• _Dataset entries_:

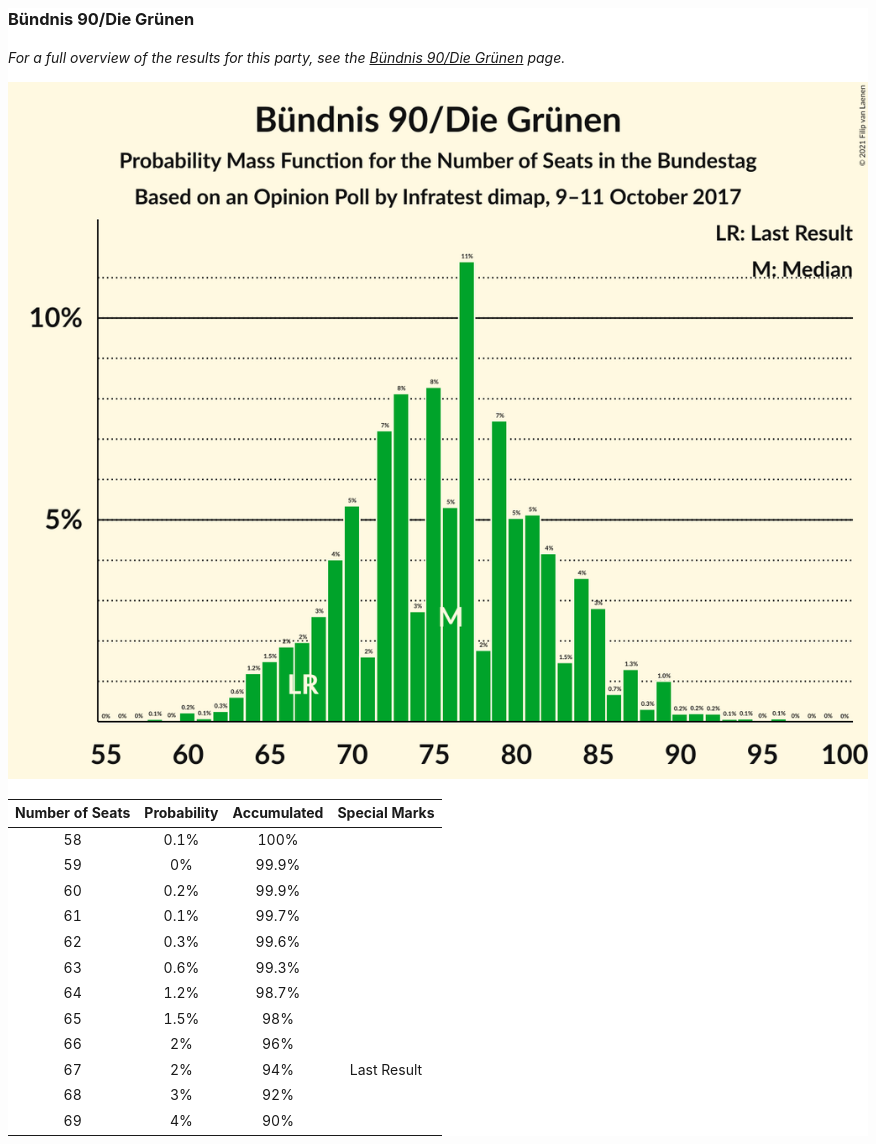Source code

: ### Bündnis 90/Die Grünen

*For a full overview of the results for this party, see the [Bündnis 90/Die Grünen](party-bündnis90diegrünen.html) page.*

![Graph with seats probability mass function not yet produced](2017-10-11-Infratestdimap-seats-pmf-bündnis90diegrünen.png "Seats Probability Mass Function")

| Number of Seats | Probability | Accumulated | Special Marks |
|:---------------:|:-----------:|:-----------:|:-------------:|
| 58 | 0.1% | 100% |  |
| 59 | 0% | 99.9% |  |
| 60 | 0.2% | 99.9% |  |
| 61 | 0.1% | 99.7% |  |
| 62 | 0.3% | 99.6% |  |
| 63 | 0.6% | 99.3% |  |
| 64 | 1.2% | 98.7% |  |
| 65 | 1.5% | 98% |  |
| 66 | 2% | 96% |  |
| 67 | 2% | 94% | Last Result |
| 68 | 3% | 92% |  |
| 69 | 4% | 90% |  |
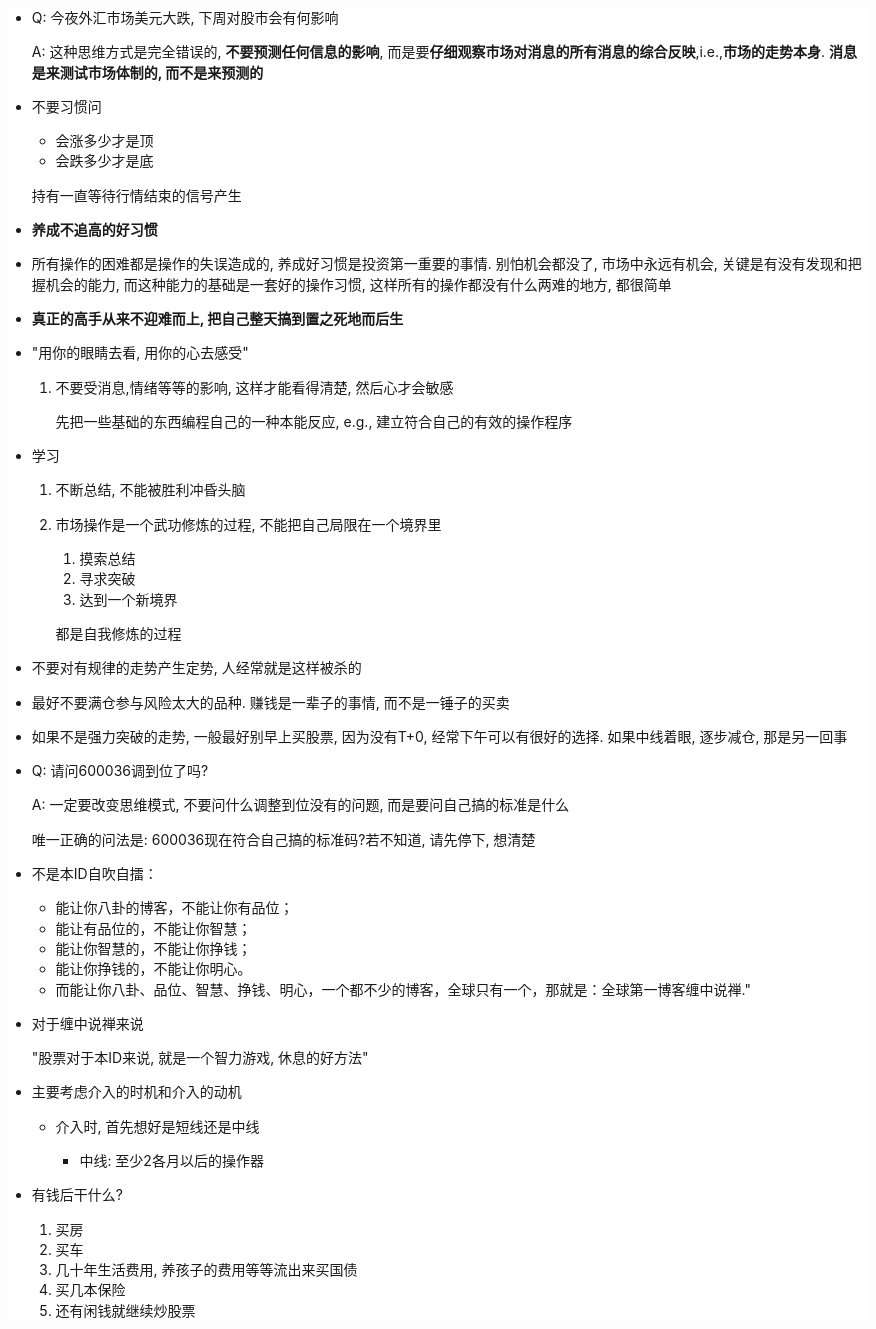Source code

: * Q: 今夜外汇市场美元大跌, 下周对股市会有何影响

	A: 这种思维方式是完全错误的, **不要预测任何信息的影响**, 而是要**仔细观察市场对消息的所有消息的综合反映**,i.e.,**市场的走势本身**. **消息是来测试市场体制的, 而不是来预测的**
* 不要习惯问

	* 会涨多少才是顶
	* 会跌多少才是底

	持有一直等待行情结束的信号产生
* **养成不追高的好习惯**
* 所有操作的困难都是操作的失误造成的, 养成好习惯是投资第一重要的事情. 别怕机会都没了, 市场中永远有机会, 关键是有没有发现和把握机会的能力, 而这种能力的基础是一套好的操作习惯, 这样所有的操作都没有什么两难的地方, 都很简单
* **真正的高手从来不迎难而上, 把自己整天搞到置之死地而后生**
* "用你的眼睛去看, 用你的心去感受"

	1. 不要受消息,情绪等等的影响, 这样才能看得清楚, 然后心才会敏感

		先把一些基础的东西编程自己的一种本能反应, e.g., 建立符合自己的有效的操作程序

* 学习

	1. 不断总结, 不能被胜利冲昏头脑
	1. 市场操作是一个武功修炼的过程, 不能把自己局限在一个境界里

		1. 摸索总结
		1. 寻求突破
		1. 达到一个新境界

		都是自我修炼的过程
* 不要对有规律的走势产生定势, 人经常就是这样被杀的
* 最好不要满仓参与风险太大的品种. 赚钱是一辈子的事情, 而不是一锤子的买卖
* 如果不是强力突破的走势, 一般最好别早上买股票, 因为没有T+0, 经常下午可以有很好的选择. 如果中线着眼, 逐步减仓, 那是另一回事
* Q: 请问600036调到位了吗?

	A: 一定要改变思维模式, 不要问什么调整到位没有的问题, 而是要问自己搞的标准是什么

	唯一正确的问法是: 600036现在符合自己搞的标准码?若不知道, 请先停下, 想清楚
* 不是本ID自吹自擂：

	* 能让你八卦的博客，不能让你有品位；
	* 能让有品位的，不能让你智慧；
	* 能让你智慧的，不能让你挣钱；
	* 能让你挣钱的，不能让你明心。
	* 而能让你八卦、品位、智慧、挣钱、明心，一个都不少的博客，全球只有一个，那就是：全球第一博客缠中说禅."

* 对于缠中说禅来说

	"股票对于本ID来说, 就是一个智力游戏, 休息的好方法"

* 主要考虑介入的时机和介入的动机

	* 介入时, 首先想好是短线还是中线

		* 中线: 至少2各月以后的操作器



* 有钱后干什么?

	1. 买房
	1. 买车
	1. 几十年生活费用, 养孩子的费用等等流出来买国债
	1. 买几本保险
	1. 还有闲钱就继续炒股票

• _Problem description_: Find the string "Seats" in the entries above. Copy each line where it occurs.

• _Your solution_:
![Graph with seats probability mass function not yet produced](2017-10-11-Infratestdimap-seats-pmf-bündnis90diegrünen.png "Seats Probability Mass Function")
| Number of Seats | Probability | Accumulated | Special Marks |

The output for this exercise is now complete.